(Exercise material begins)

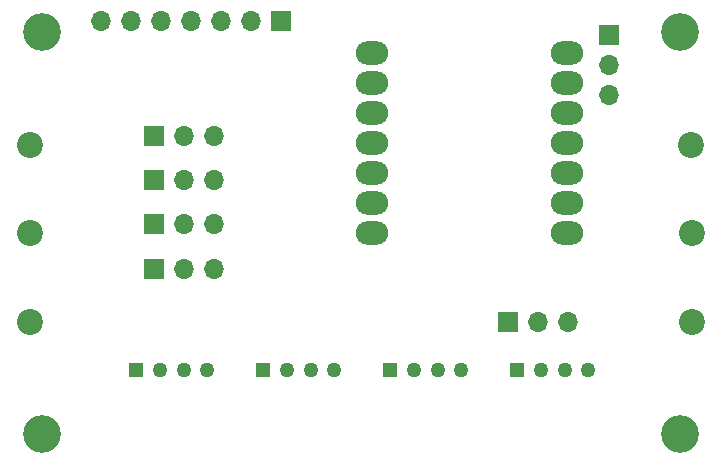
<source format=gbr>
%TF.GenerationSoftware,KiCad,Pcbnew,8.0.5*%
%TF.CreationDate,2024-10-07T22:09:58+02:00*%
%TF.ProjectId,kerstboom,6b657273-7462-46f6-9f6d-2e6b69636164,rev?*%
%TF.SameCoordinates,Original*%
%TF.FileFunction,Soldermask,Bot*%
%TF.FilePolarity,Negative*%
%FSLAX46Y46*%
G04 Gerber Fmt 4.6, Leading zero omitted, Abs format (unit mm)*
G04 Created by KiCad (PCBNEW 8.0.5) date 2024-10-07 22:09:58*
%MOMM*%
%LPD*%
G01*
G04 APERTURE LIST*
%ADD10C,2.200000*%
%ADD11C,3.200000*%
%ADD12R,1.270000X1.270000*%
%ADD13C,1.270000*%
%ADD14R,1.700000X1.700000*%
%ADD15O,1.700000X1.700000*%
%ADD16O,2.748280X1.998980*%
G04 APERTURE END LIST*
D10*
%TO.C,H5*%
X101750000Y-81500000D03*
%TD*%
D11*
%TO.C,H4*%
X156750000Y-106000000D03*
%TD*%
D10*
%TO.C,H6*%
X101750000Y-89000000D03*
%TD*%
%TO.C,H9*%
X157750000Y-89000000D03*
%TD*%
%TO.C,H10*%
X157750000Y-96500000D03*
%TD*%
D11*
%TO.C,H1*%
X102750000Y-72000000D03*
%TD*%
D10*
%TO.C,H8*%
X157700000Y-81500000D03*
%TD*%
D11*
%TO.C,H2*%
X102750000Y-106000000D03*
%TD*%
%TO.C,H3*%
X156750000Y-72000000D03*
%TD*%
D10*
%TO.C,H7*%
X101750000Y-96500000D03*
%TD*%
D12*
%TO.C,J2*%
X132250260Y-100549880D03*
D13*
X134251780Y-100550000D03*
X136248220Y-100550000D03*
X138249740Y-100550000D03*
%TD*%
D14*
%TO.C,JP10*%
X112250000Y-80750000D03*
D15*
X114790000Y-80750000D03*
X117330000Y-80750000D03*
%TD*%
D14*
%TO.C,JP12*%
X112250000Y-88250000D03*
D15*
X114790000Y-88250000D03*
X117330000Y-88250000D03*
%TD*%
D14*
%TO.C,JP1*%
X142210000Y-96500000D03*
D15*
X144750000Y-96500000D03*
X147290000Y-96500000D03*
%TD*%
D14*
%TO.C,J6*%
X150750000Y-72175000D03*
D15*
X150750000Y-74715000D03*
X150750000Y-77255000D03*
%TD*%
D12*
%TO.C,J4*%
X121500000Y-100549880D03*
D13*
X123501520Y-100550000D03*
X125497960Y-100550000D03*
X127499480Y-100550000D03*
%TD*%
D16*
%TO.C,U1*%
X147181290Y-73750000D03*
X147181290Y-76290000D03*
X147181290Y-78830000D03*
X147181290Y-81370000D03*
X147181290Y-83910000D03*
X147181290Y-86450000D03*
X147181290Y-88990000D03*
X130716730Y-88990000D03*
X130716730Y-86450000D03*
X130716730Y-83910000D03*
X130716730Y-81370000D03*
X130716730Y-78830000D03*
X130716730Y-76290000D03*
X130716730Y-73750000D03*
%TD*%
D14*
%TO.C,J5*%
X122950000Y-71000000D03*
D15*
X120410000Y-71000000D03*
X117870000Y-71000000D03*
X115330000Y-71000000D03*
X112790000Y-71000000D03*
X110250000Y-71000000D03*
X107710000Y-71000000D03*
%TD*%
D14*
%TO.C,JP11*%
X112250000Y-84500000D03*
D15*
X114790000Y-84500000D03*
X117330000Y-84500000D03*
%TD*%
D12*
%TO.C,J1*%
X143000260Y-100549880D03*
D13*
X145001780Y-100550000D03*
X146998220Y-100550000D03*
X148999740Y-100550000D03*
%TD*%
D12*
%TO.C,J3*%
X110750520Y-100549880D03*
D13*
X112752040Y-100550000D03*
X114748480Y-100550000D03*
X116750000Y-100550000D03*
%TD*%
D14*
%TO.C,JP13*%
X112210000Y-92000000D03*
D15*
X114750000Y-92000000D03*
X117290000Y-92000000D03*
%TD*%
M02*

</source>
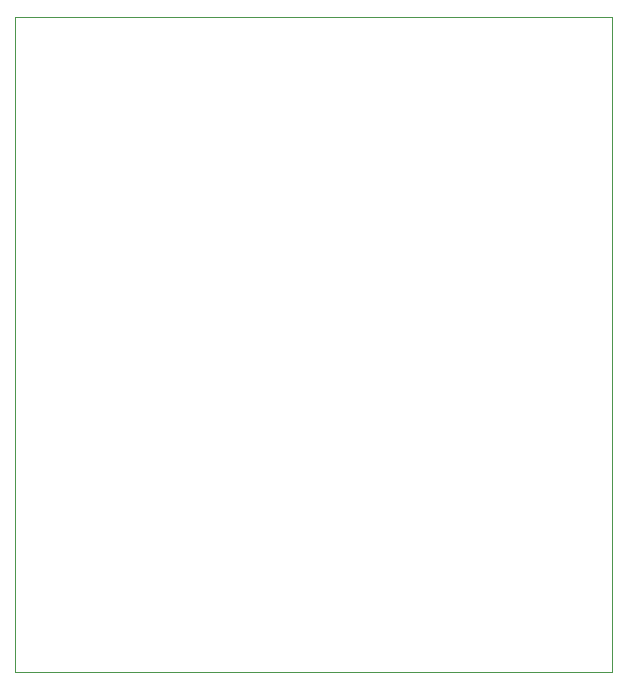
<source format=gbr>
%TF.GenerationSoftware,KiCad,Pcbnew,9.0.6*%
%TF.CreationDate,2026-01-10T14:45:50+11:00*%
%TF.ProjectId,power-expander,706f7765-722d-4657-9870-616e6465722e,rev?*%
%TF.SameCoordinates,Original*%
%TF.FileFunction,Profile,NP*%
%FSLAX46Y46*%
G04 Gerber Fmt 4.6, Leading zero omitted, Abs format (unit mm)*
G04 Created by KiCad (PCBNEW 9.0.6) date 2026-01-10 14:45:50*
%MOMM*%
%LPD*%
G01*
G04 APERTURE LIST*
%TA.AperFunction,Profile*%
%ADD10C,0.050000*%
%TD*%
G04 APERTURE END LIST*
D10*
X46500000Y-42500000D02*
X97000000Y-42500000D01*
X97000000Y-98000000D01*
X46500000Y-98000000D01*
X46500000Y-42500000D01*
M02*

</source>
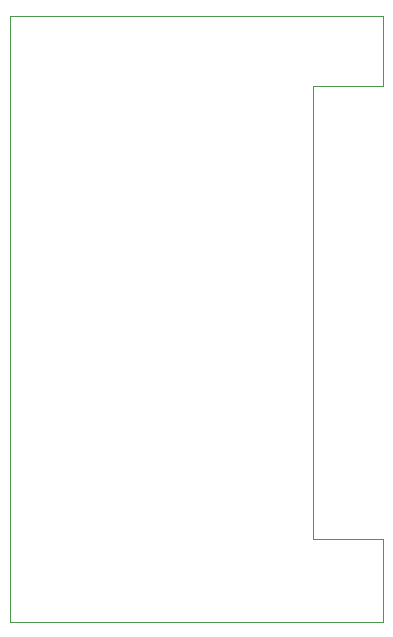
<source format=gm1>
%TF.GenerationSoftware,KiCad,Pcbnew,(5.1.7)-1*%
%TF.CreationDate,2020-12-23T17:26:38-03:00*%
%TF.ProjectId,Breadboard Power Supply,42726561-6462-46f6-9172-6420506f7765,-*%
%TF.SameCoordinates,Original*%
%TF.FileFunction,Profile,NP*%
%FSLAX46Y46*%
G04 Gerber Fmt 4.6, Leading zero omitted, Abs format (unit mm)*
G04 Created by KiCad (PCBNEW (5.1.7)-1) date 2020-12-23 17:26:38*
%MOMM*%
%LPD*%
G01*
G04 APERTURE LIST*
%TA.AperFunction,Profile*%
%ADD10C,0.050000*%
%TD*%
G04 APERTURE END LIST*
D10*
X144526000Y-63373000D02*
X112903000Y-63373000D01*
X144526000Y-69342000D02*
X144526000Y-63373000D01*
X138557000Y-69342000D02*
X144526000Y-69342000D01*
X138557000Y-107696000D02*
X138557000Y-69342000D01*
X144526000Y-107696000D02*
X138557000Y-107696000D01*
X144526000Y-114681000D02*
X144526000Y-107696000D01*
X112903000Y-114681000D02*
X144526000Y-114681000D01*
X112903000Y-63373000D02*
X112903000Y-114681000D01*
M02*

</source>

(Exercise material ends)

What is needed. Reply with nothing except the number of lines in the records that include the word "Created".

Written solution. 3